* YOUR GOAL *
Reproduce verbatim the part of the lines below that opens with the line containing "persones usuàries per" and closes with the line containing "establertes sempre que", including both of those lines.

* AVAILABLE RECORDS *
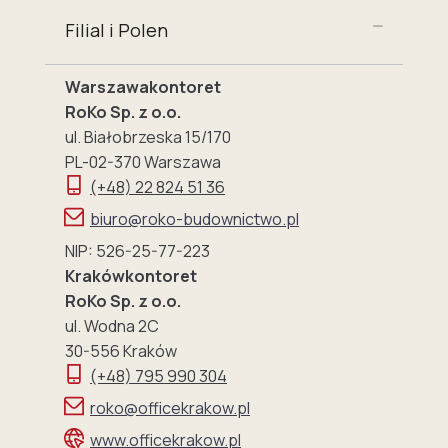
Filial i Polen
Warszawakontoret
RoKo Sp. z o.o.
ul. Białobrzeska 15/170
PL-02-370 Warszawa
(+48) 22 824 51 36
biuro@roko-budownictwo.pl
NIP: 526-25-77-223
Krakówkontoret
RoKo Sp. z o.o.
ul. Wodna 2C
30-556 Kraków
(+48) 795 990 304
roko@officekrakow.pl
www.officekrakow.pl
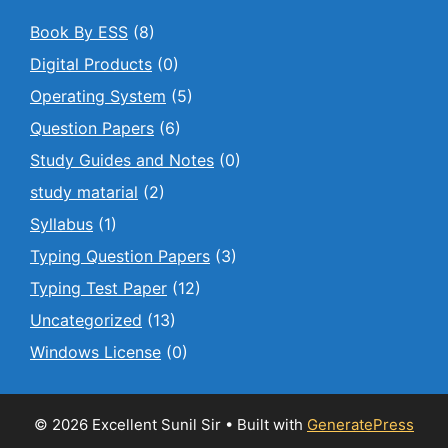
Book By ESS
(8)
Digital Products
(0)
Operating System
(5)
Question Papers
(6)
Study Guides and Notes
(0)
study matarial
(2)
Syllabus
(1)
Typing Question Papers
(3)
Typing Test Paper
(12)
Uncategorized
(13)
Windows License
(0)
© 2026 Excellent Sunil Sir
• Built with
GeneratePress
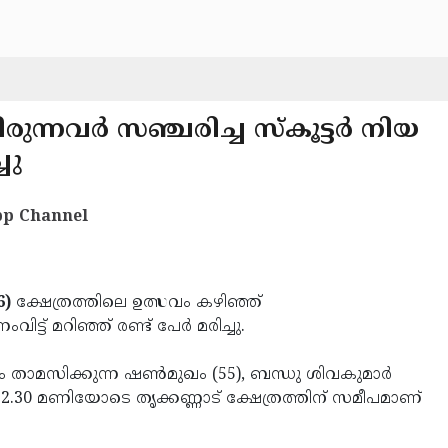
്നവര്‍ സഞ്ചരിച്ച സ്‌കൂട്ടര്‍ നിയ
ചു
p Channel
6)
ക്ഷേത്രത്തിലെ ഉത്സവം കഴിഞ്ഞ്
ിട്ട് മറിഞ്ഞ് രണ്ട് പേര്‍ മരിച്ചു.
 താമസിക്കുന്ന ഷണ്‍മുഖം (55), ബന്ധു ശിവകുമാര്‍
 12.30 മണിയോടെ തൃക്കണ്ണാട് ക്ഷേത്രത്തിന് സമീപമാണ്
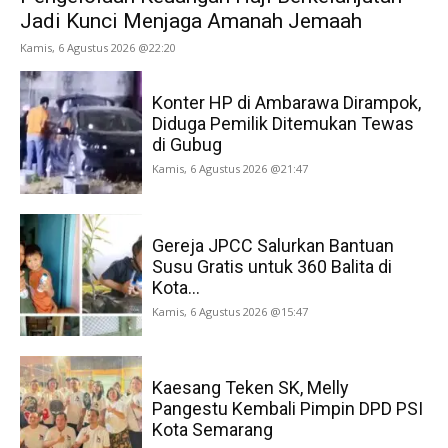
Jadi Kunci Menjaga Amanah Jemaah
Kamis, 6 Agustus 2026 @22:20
Konter HP di Ambarawa Dirampok,
Diduga Pemilik Ditemukan Tewas
di Gubug
Kamis, 6 Agustus 2026 @21:47
Gereja JPCC Salurkan Bantuan
Susu Gratis untuk 360 Balita di
Kota...
Kamis, 6 Agustus 2026 @15:47
Kaesang Teken SK, Melly
Pangestu Kembali Pimpin DPD PSI
Kota Semarang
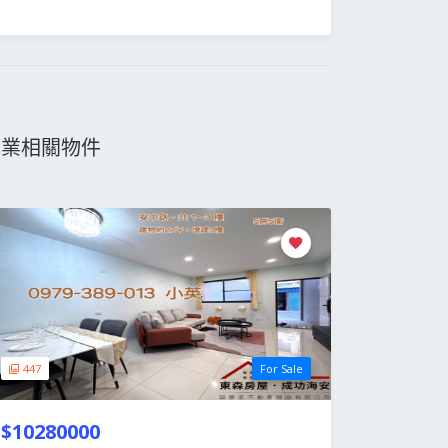
物業相關物件
447
For Sale
$10280000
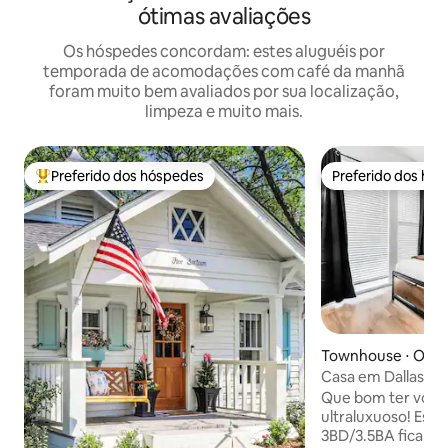
ótimas avaliações
Os hóspedes concordam: estes aluguéis por
temporada de acomodações com café da manhã
foram muito bem avaliados por sua localização,
limpeza e muito mais.
Preferido dos hóspedes
Preferido dos hó
Entre os melhores preferidos dos hóspedes
Preferido dos hó
Townhouse ⋅ Oak C
Casa em Dallas par
- DT + jogos + gar
Que bom ter você 
ultraluxuoso! Esta nova casa de
3BD/3.5BA fica a 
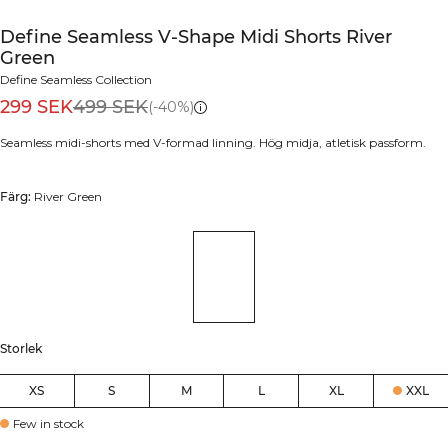
Define Seamless V-Shape Midi Shorts River
Green
Define Seamless Collection
299 SEK
499 SEK
(-40%)
Seamless midi-shorts med V-formad linning. Hög midja, atletisk passform.
Färg:
River Green
Storlek
XS
S
M
L
XL
XXL
Few in stock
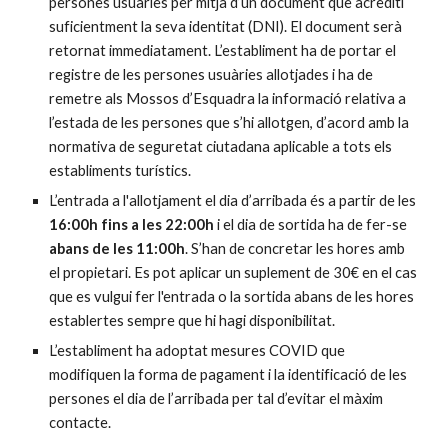
persones usuàries per mitjà d’un document que acrediti
suficientment la seva identitat (DNI). El document serà
retornat immediatament. L’establiment ha de portar el
registre de les persones usuàries allotjades i ha de
remetre als Mossos d’Esquadra la informació relativa a
l’estada de les persones que s’hi allotgen, d’acord amb la
normativa de seguretat ciutadana aplicable a tots els
establiments turístics.
L’entrada a l'allotjament el dia d’arribada és a partir de les
16:00h fins a les 22:00h
i el dia de sortida ha de fer-se
abans de les 11:00h
. S’han de concretar les hores amb
el propietari. Es pot aplicar un suplement de 30€ en el cas
que es vulgui fer l'entrada o la sortida abans de les hores
establertes sempre que hi hagi disponibilitat.
L’establiment ha adoptat mesures COVID que
modifiquen la forma de pagament i la identificació de les
persones el dia de l’arribada per tal d’evitar el màxim
contacte.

* FINISHED EXERCISE *
persones usuàries per mitjà d’un document que acrediti
suficientment la seva identitat (DNI). El document serà
retornat immediatament. L’establiment ha de portar el
registre de les persones usuàries allotjades i ha de
remetre als Mossos d’Esquadra la informació relativa a
l’estada de les persones que s’hi allotgen, d’acord amb la
normativa de seguretat ciutadana aplicable a tots els
establiments turístics.
L’entrada a l'allotjament el dia d’arribada és a partir de les
16:00h fins a les 22:00h
i el dia de sortida ha de fer-se
abans de les 11:00h
. S’han de concretar les hores amb
el propietari. Es pot aplicar un suplement de 30€ en el cas
que es vulgui fer l'entrada o la sortida abans de les hores
establertes sempre que hi hagi disponibilitat.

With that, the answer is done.